→ **Dataset entries**:
Content starts

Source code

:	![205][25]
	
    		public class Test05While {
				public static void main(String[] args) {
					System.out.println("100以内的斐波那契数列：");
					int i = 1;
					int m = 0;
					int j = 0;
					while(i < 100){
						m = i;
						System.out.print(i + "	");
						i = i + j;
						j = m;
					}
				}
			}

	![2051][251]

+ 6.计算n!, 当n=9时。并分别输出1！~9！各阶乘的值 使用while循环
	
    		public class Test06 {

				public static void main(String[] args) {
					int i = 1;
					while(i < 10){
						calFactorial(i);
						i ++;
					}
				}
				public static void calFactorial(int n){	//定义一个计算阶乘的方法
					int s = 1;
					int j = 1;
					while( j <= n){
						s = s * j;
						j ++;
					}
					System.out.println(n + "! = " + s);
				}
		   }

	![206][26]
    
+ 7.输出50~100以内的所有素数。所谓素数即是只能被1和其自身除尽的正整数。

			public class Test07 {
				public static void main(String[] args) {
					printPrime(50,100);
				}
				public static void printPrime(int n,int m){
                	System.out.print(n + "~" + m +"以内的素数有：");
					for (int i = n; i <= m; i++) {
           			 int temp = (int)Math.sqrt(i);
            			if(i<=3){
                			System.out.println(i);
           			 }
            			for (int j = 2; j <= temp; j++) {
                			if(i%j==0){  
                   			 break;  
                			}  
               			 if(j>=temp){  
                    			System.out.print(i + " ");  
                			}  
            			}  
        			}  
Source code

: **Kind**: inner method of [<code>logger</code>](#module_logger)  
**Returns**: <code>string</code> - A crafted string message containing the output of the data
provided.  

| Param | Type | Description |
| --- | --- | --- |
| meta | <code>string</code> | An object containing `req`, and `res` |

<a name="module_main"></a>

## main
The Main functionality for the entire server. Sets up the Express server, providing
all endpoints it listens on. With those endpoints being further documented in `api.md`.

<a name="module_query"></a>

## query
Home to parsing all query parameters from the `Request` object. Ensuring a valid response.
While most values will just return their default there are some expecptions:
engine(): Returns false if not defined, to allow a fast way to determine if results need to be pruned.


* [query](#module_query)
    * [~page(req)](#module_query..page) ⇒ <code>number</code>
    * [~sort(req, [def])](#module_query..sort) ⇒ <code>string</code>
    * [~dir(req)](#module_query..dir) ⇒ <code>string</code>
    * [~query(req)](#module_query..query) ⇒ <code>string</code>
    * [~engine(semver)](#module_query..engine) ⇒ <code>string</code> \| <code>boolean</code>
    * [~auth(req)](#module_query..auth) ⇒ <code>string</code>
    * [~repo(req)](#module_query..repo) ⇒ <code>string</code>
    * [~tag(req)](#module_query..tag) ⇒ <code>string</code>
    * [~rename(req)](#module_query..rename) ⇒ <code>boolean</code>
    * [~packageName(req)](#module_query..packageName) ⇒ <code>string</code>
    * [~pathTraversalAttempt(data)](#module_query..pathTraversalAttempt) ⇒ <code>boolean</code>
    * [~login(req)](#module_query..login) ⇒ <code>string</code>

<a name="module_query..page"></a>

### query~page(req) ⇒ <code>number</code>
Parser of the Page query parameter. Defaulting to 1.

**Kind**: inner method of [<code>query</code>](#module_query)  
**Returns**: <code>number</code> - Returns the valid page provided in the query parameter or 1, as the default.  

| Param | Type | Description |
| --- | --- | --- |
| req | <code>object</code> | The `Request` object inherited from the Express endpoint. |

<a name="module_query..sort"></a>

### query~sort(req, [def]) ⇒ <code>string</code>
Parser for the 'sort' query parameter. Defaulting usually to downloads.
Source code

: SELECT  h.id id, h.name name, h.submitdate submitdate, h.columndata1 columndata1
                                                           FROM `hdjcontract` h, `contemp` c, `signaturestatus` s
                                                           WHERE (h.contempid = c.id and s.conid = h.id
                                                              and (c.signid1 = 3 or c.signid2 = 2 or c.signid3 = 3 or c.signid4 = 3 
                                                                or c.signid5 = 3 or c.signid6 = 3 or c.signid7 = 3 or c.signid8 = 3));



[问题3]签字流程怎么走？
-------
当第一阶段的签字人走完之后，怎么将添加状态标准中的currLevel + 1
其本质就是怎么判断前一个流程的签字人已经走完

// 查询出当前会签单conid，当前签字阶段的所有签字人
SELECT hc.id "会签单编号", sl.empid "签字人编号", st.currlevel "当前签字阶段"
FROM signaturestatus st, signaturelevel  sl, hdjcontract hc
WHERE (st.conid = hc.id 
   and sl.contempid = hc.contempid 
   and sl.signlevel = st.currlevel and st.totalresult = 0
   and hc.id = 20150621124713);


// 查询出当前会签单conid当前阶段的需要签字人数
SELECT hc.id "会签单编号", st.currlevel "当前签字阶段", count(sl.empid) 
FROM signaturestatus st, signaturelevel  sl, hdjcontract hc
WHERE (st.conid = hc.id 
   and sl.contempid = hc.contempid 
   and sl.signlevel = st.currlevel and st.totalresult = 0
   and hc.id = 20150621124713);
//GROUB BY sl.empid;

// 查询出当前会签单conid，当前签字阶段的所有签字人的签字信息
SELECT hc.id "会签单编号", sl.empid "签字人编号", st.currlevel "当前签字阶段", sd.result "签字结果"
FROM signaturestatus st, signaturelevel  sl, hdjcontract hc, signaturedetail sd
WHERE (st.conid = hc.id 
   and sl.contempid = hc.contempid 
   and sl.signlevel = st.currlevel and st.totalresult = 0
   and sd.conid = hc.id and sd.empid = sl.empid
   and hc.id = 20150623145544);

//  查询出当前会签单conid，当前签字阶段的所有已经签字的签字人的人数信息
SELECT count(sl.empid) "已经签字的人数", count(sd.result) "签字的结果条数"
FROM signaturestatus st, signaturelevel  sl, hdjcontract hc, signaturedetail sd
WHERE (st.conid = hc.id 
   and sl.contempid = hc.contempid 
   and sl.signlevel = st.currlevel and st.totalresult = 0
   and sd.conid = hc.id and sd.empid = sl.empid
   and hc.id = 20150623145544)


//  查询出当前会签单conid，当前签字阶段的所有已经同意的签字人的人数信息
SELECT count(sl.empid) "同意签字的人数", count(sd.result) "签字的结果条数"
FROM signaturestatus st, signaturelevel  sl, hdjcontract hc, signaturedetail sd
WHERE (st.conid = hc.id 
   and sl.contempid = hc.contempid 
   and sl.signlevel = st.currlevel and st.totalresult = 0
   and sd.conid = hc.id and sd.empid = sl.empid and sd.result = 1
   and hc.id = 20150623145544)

Content ends

→ **Work required**:
Gather each line of the data above that contains the string "Request". The match is case-sensitive.

→ **Solution**:
Home to parsing all query parameters from the `Request` object. Ensuring a valid response.
| req | <code>object</code> | The `Request` object inherited from the Express endpoint. |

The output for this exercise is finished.